Malware classification models often face performance degradation due to concept drift, arising from evolving threat landscapes and the emergence of novel malware families. This paper presents FARM (Few-shot Adaptive Recognition of Malware), a framework designed to detect and adapt to both covariate and label drift in Windows Portable Executable (PE) malware classification. FARM leverages a triplet autoencoder to project samples into a discriminative latent space, enabling unsupervised drift detection via DBSCAN clustering and dynamic thresholding. For rapid adaptation, it employs few-shot learning using prototype-based classification, requiring only a handful of labeled samples. FARM also supports full retraining when enough drifted samples accumulate, updating the latent space for long-term integration. Experiments on the BenchMFC dataset demonstrate that FARM improves classification performance under covariate drift by 5.6\%, and achieves an average F1 score of 0.85 on unseen malware families using only few-shot adaptation, which further increases to 0.94 after retraining. These results highlight FARM's robustness and adaptability in dynamic malware detection environments under limited supervision.

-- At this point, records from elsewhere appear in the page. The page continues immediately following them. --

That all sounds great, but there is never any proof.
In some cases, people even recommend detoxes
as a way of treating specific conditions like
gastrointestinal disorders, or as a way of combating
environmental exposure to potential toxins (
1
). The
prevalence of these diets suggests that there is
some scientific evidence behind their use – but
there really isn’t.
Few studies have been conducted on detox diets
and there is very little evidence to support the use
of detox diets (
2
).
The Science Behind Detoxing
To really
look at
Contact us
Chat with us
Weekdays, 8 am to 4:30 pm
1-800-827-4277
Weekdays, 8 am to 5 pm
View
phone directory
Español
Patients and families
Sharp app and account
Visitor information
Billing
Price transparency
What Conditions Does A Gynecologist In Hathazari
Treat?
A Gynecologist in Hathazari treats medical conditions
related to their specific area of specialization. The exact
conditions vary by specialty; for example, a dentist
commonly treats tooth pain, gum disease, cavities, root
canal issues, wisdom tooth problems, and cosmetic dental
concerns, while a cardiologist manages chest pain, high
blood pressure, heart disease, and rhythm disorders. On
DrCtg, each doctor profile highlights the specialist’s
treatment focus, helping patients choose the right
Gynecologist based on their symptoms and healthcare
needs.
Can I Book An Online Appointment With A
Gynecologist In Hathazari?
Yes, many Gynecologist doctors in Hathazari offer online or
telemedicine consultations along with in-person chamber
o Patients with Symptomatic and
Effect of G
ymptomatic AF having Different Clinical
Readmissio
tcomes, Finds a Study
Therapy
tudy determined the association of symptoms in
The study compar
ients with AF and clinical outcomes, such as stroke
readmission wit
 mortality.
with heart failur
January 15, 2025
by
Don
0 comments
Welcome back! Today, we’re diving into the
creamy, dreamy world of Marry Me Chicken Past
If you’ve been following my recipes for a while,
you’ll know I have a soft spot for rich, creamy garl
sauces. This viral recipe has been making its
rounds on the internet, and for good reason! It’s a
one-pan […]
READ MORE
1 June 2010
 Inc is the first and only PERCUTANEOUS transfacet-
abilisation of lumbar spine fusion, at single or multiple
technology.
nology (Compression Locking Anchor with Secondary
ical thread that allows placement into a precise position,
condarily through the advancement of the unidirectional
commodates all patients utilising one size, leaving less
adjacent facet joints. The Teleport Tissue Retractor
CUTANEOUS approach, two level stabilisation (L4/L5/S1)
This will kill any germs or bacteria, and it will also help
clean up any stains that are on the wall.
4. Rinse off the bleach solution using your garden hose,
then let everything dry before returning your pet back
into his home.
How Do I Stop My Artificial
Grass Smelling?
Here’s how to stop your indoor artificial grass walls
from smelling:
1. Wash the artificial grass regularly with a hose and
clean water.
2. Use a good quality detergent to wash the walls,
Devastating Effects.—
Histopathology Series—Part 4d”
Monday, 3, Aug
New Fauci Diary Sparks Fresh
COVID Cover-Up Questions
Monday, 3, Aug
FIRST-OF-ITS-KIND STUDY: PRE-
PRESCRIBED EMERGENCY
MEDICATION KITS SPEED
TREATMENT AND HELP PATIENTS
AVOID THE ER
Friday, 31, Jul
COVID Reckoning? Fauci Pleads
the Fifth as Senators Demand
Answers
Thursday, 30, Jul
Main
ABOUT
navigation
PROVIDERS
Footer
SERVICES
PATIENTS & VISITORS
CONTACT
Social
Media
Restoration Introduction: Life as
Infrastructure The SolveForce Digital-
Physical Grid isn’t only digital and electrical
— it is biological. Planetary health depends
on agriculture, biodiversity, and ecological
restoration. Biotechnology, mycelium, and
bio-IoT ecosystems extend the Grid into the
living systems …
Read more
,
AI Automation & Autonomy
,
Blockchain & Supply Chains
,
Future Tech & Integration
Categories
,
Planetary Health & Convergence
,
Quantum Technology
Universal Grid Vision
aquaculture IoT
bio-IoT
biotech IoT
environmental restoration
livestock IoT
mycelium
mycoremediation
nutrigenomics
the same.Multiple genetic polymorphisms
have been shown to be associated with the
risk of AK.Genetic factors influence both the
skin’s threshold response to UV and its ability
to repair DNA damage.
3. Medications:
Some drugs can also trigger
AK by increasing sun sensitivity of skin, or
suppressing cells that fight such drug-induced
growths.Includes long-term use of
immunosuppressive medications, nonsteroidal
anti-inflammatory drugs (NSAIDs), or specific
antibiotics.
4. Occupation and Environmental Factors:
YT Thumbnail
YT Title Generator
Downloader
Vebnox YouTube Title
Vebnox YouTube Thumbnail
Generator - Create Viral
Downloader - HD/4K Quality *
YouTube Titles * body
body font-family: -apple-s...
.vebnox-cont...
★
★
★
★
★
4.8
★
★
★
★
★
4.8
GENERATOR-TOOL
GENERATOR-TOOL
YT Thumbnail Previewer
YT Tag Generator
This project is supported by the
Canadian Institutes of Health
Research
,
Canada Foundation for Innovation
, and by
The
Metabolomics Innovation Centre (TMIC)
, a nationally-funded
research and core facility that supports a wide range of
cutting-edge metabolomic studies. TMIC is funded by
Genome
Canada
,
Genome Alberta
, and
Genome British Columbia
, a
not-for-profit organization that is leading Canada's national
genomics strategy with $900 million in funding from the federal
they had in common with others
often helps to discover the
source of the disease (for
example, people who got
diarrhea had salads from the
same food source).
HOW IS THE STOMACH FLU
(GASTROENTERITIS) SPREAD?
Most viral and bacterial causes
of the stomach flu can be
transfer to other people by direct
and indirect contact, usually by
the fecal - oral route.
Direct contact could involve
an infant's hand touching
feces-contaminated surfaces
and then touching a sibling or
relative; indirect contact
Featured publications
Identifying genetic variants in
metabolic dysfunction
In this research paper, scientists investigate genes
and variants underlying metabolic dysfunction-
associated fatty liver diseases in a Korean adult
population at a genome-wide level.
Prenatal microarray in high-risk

翻译：恶意软件分类模型常因威胁环境演变及新型恶意软件家族出现导致的概念漂移而面临性能退化。本文提出FARM（恶意软件少样本自适应识别）框架，旨在检测并适应Windows可移植可执行（PE）恶意软件分类中的协变量漂移与标签漂移。FARM利用三元组自编码器将样本映射至判别性潜在空间，通过DBSCAN聚类与动态阈值实现无监督漂移检测。为快速适应，该框架采用基于原型分类的少样本学习，仅需少量标注样本。当积累足够漂移样本时，FARM支持通过全量重训练更新潜在空间以实现长期整合。在BenchMFC数据集上的实验表明，FARM将协变量漂移下的分类性能提升5.6%，仅通过少样本适应即在未见恶意软件家族上获得0.85的平均F1分数，重训练后进一步提升至0.94。这些结果凸显了FARM在有限监督条件下动态恶意软件检测环境中的鲁棒性与自适应能力。